The look of authority and confident power on Louis’ face changed to incredulity, doubt, and blank hopelessness. His hand fell from Freddy’s shoulder—Freddy, who was already in his mother’s arms—and he began to unfasten the shawl draped about him.

“It’s no use,” he said quietly, his manner recalling vividly to the looker-on in the next room Karl Metzerott’s stern, self-contained grief at the bedside of his dying wife,—“It’s no use; I don’t want to be the Christ any more!”

“Den I’ll be bad,” cried Pinkie; and, suddenly lapsing into one of her naughtiest fits, she threw herself on the floor and screamed in a manner that Louis’ composure was not proof against; the tears rose to his eyes and his breast heaved.

“I think I’ll go home now,” he said with quivering lip.

“No, no, don’t ye now, alanna,” said nurse hastily, in the intervals of picking up Pinkie—who made herself very stiff indeed—from the floor, and assuring her that she should be sent up to the nursery for the rest of the day, if she cried and made her poor uncle ill again. “Don’t go yet, Louis astore, Miss Pinkie’ll never be good without ye. Stop yer cryin’, all of yez, and I’ll tell ye somethin’ now.”
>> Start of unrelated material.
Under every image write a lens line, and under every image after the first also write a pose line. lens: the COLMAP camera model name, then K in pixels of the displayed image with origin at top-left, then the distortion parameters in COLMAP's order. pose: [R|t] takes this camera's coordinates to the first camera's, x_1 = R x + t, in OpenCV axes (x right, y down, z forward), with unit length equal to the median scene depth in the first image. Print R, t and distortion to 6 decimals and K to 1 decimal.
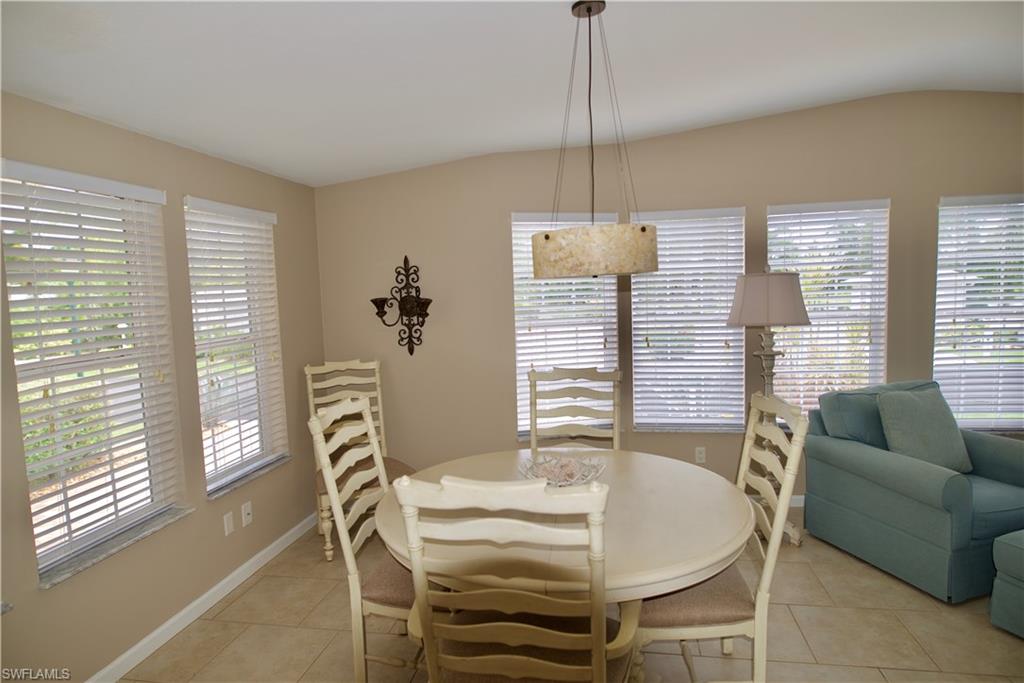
lens RADIAL K [[593.7, 0, 508.3], [0, 593.7, 345.1], [0, 0, 1]] dist [-0.019980, -0.002268]
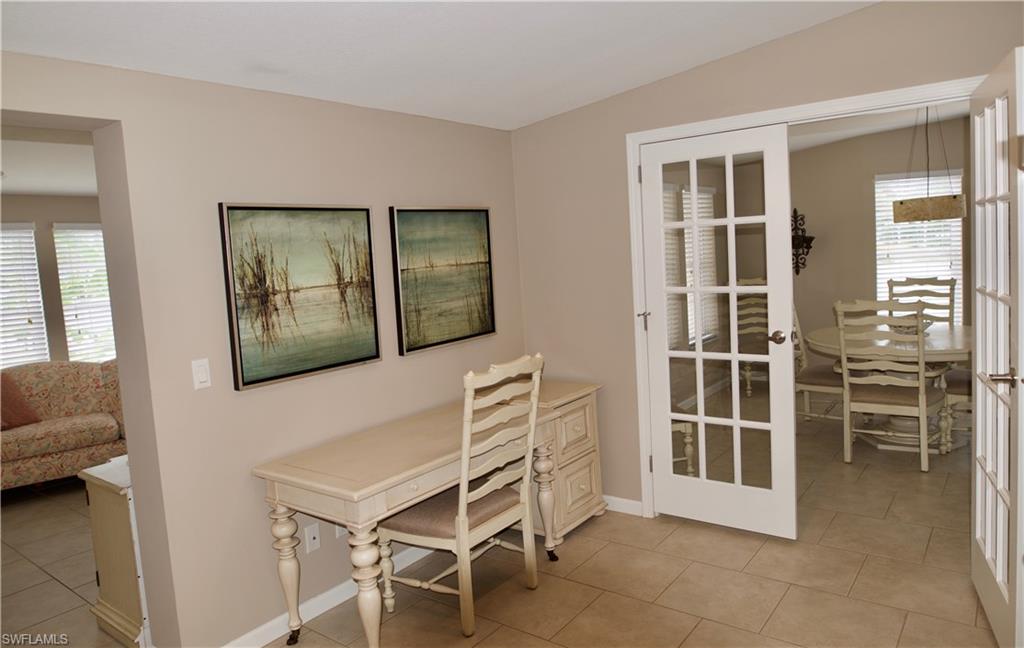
lens RADIAL K [[683.1, 0, 514.1], [0, 683.1, 313.9], [0, 0, 1]] dist [-0.010039, -0.002677]
pose [[0.897675, 0.016090, -0.440364, -0.049342], [-0.004957, 0.999639, 0.026418, 0.075882], [0.440630, -0.021532, 0.897430, -0.883707]]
“A story?” asked Pinkie, breaking off a roar in the middle, and speaking in a composed and cheerful tone.

“Not a story, darlint, but”—as Pinkie picked up her roar at the very point where she had dropped it, “somethin’ nice, very nice, that’ll make Louis play with you and Master Freddy again.”

Freddy, at this, raised his head from his mother’s shoulder, Louis dried his eyes and drew near, and Pinkie condescended to put aside her intended “badness,” pending further developments.

Alice stood erect, very white and still.

“I will leave them all to you, nurse,” she said, “though it is bitter to feel that any one but his mother can comfort my boy. But if you can make them happy again, do so; I cannot; one must say what one really believes to children, and I do not believe that—any one—could have cured Freddy any better than Louis did.”